Jordan wanted to know if any of the wires hurt, what they were for and what was for dinner. She also needed to inform me that she learned how to say happy and sad in Spanish and that a boy in her class was chewing with his mouth open at lunch. Seemingly undaunted, she gave me a big hug and a kiss and off she went with her big sister and family to dinner and a sleepover.

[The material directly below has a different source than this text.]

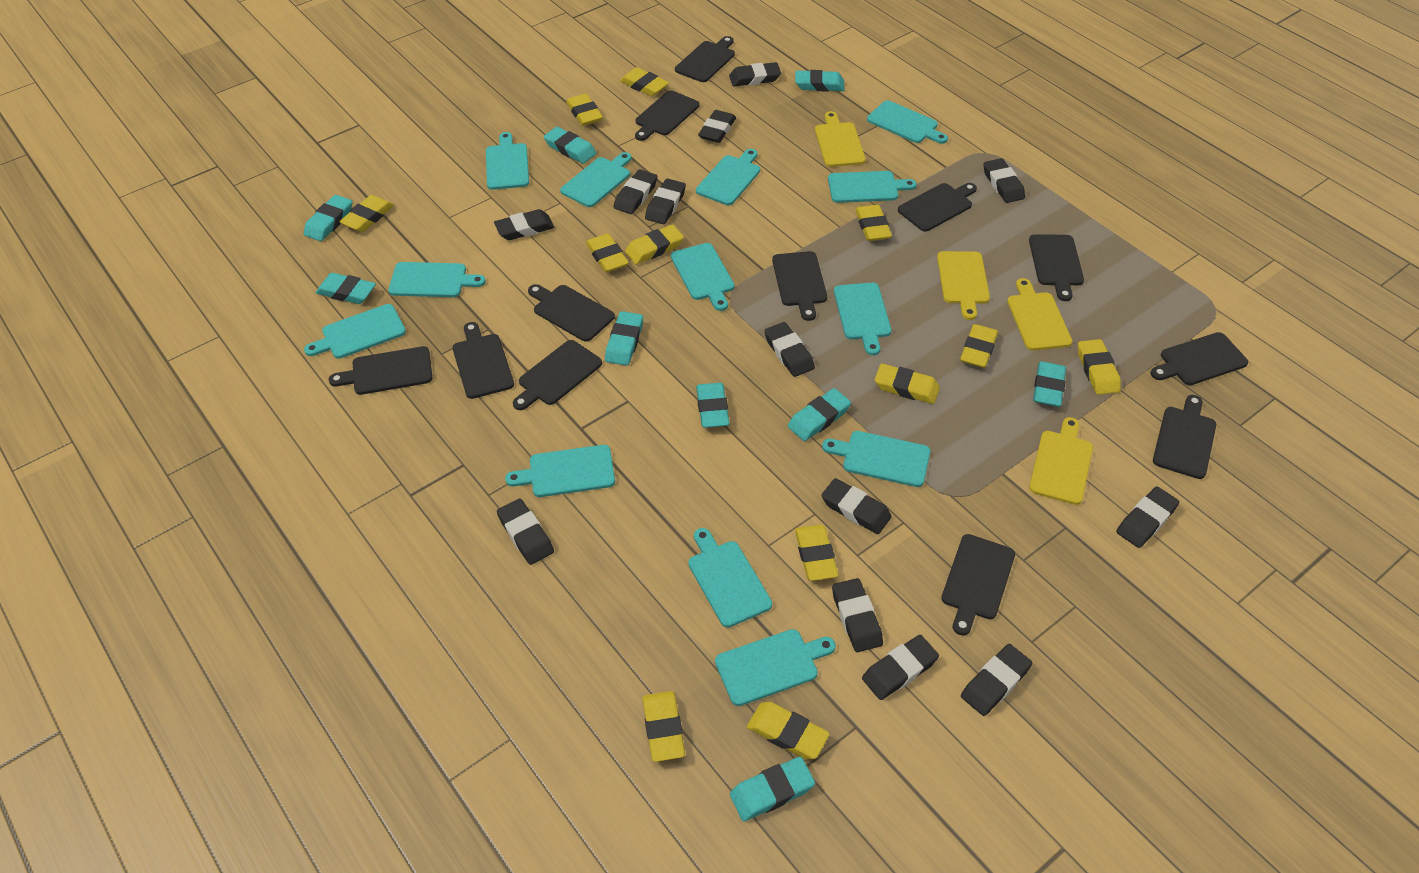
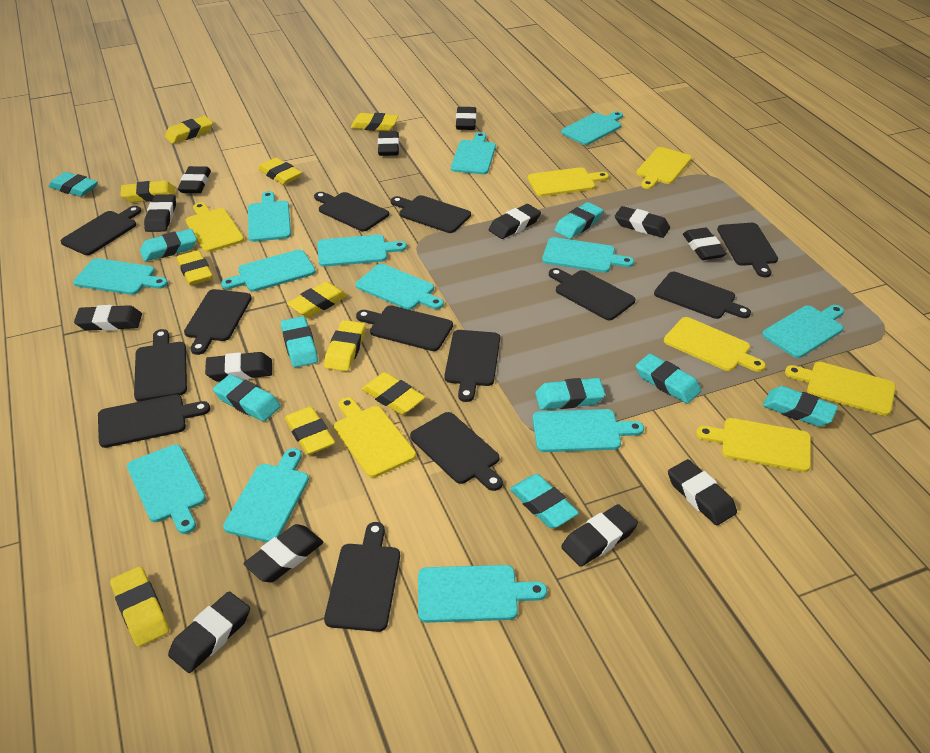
black cutting board: [329,346,432,395] [452,322,514,399] [513,340,602,410] [528,284,615,342] [635,90,700,141] [675,36,735,82] [772,251,827,321] [898,183,977,232] [941,534,1015,635] [1029,234,1084,301] [1151,332,1248,385] [1153,395,1216,479] = 12 -> [61,206,141,255] [98,395,210,448] [134,329,187,401] [184,289,252,355] [314,192,389,231] [324,522,400,632] [356,306,453,351] [391,195,471,233] [410,412,503,491] [444,330,500,402] [549,268,635,320] [654,272,751,319] [717,223,778,277] = 13
yellow cutting board: [815,111,866,167] [937,251,990,320] [1007,278,1072,351] [1029,417,1093,505] = 4 -> [186,202,244,252] [334,398,416,478] [528,167,609,196] [636,147,692,189] [664,317,766,372] [696,418,811,472] [785,362,896,416] = 7
yellow eraser: [339,195,394,232] [566,94,603,126] [586,233,628,272] [620,67,669,96] [625,225,684,264] [642,691,685,762] [747,702,830,759] [795,525,838,581] [855,205,892,241] [875,364,940,404] [960,324,998,368] [1078,339,1121,395] = 12 -> [110,567,169,647] [120,180,175,203] [165,116,213,144] [177,250,213,285] [258,158,302,185] [285,406,335,455] [287,282,348,318] [324,320,366,371] [351,113,398,131] [362,372,425,415] = 10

So, after sitting in the ER since 8:30 that morning, I was finally wheeled up to my room at 5:30PM where I just had time to get tucked into my bed, artfully arrange my wires ( I looked like quite the little science project) and take stock of my luxury accomodations when my phone rang and he called to tell me he loved me, not to worry, made me giggle like a schoolgirl, told me he knew everything was going to be fine, to get some rest and promised to call later and check on me. Yeah, I think he likes me a little.
Has anyone actually ever rested in a hospital? I think I slept two consecutive hours when I wasn't being poked, prodded, or asked the same series of questions. My roommate had some ailment that required her to cough up phlegm on an hourly basis and deposit it in a cup for the nurses to examine. She was also a huge fan of Cops, Montel Williams, The Price Is Right and Judge Joe Brown.
I'll be damned if they didn't come and get me for my ultrasound and sonogram during the showcase showdown.
Son of a Bitch.
Once I was deposited back to my room, the neurologist paid me a visit and asked me to tell him the same exact story that I had already recounted no less than 15 times since I had arrived at the hospital. And the thing is, each and every time I told someone new, they wrote it down. Why not read it on the chart, people? Were they just checking for inconsistencies in my story or what?
I half-jokingly told him that my boyfriend thought my body was just acting out in response to the stress I had been dealing with of late.
Stress? Are you stressed? Give it to me. What are the top three stressors in your life right now.
I proceeded to tell him x, y and z, wherein the narration revealed two ex-husbands and a boyfriend who lives 900 miles away.
Two ex husbands? You go, Elizabeth Taylor.
He did another exam and we talked for a bit,
You don't drink?
You don't smoke?
You don't do cocaine?
(hmmm... no wonder I'm stressed. Perhaps I need a vice?)
and he bowed to my pleas to free me...let me go home, please!
I was sent home with the order to take a baby aspirin a day and follow up with an appointment two weeks from now.
Moral of the story? Be careful what you wish for.